While many automakers are feeling the slowdown of the Pandemic, the lockdown, and the resulting economic turmoil, Jaguar Land Rover (JLR) is looking for speed and. they think they’ll find it in their Special Vehicle Operations (SVO) unit, creators of the Jaguar XE SV Project 8, and the Range Rover Sport SVR among other things.
SVO seems new but it has already been building maxed-out Range Rovers and Jags for more than five years now. Starting with that first Range Rover Sport SVR, then on the 592-horsepower Jaguar XE SV Project 8 before stuffing a V8 in the Jaguar F-Pace and Range Rover Velar, the division has made its mark on Tata-era Jaguar and Land Rover, helping them meet the expectations and desires of the very top of the market. Well, at least those who are looking to make a statement.
Now, Autocar reports that JLR is looking to put the juice behind the SVO team and expand its offerings beyond the short-run models and customization jobs it currently does, which include custom interior work and ballistics resistance in addition to performance upgrades. While that expansion will likely not include down-market models like modified E-Paces and Evoques, the expansion should allow the unit to reach more customers than it captures already.
Though these custom-built models are at the very top of Jaguar Land Rover’s offerings, sales have been strong. Last year they sold nearly 10,000 cars. I don’t know if you know much about how JLR is doing lately, but that’s a big chunk of the company’s work. A big chunk. Clearly, the Tata accountants watching over things at JLR think that the high-ticket, lower volume approach the brands’ skunkworks have taken will pay off with more sales and more custom orders, which were already up 20% before the pandemic hit.
Much of the demand that drove this change in strategy came out of the flagship Jaguar Land Rover dealership in Munich, Germany. There, where seven SVO models are on display (more than anywhere else in the world), JLR has learned how to more effectively market its highest-ticket items to the right buyers. and is looking to implement that strategy elsewhere.

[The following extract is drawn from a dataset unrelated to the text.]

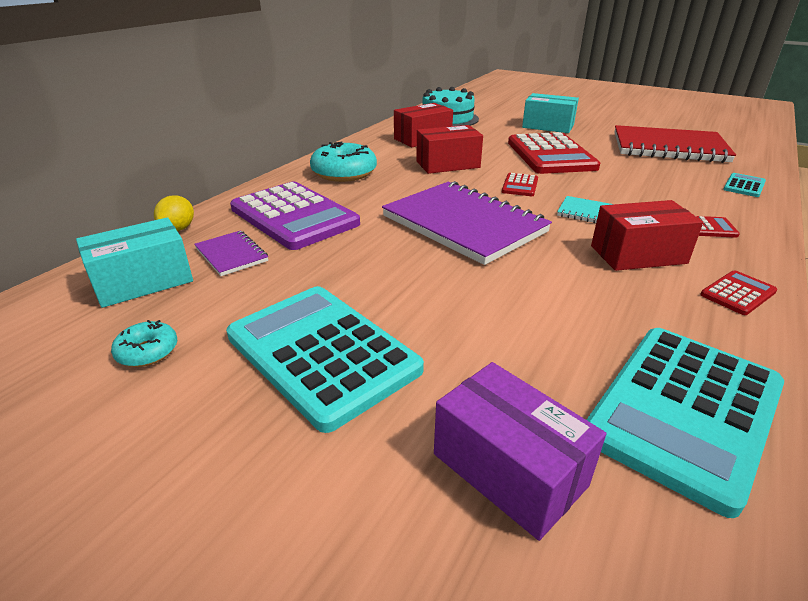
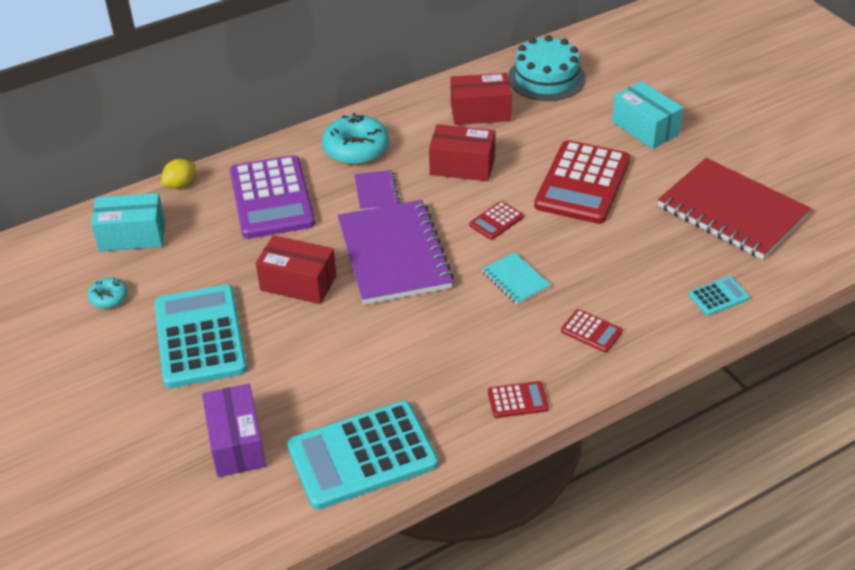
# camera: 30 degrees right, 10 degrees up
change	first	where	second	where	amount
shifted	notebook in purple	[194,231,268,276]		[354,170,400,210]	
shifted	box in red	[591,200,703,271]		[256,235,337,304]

While that seems like a worthwhile approach to me, I would question whether the German market, which has fared significantly better in the Pandemic than even its neighbors to the west in France and Belgium and the south in Italy, could serve as an effective model for the rest of the global car market, particularly at the very top where SVO plays. Still, if SVO can hold its own in Germany alongside BMW’s M division, AMG at Mercedes and quattro GmbH at Audi, that’s pretty impressive in its own right.
Whatever the outcome, I’m excited to see what SVO comes up with, especially as Jaguar readies itself to release its new EV XJ successor and Land Rover finally launches the new Defender for real. A V8-powered SVO-adulterated Defender was originally planned but got canned not long ago. Perhaps now that the focus is on the very top of the market, that car could be back in the cards.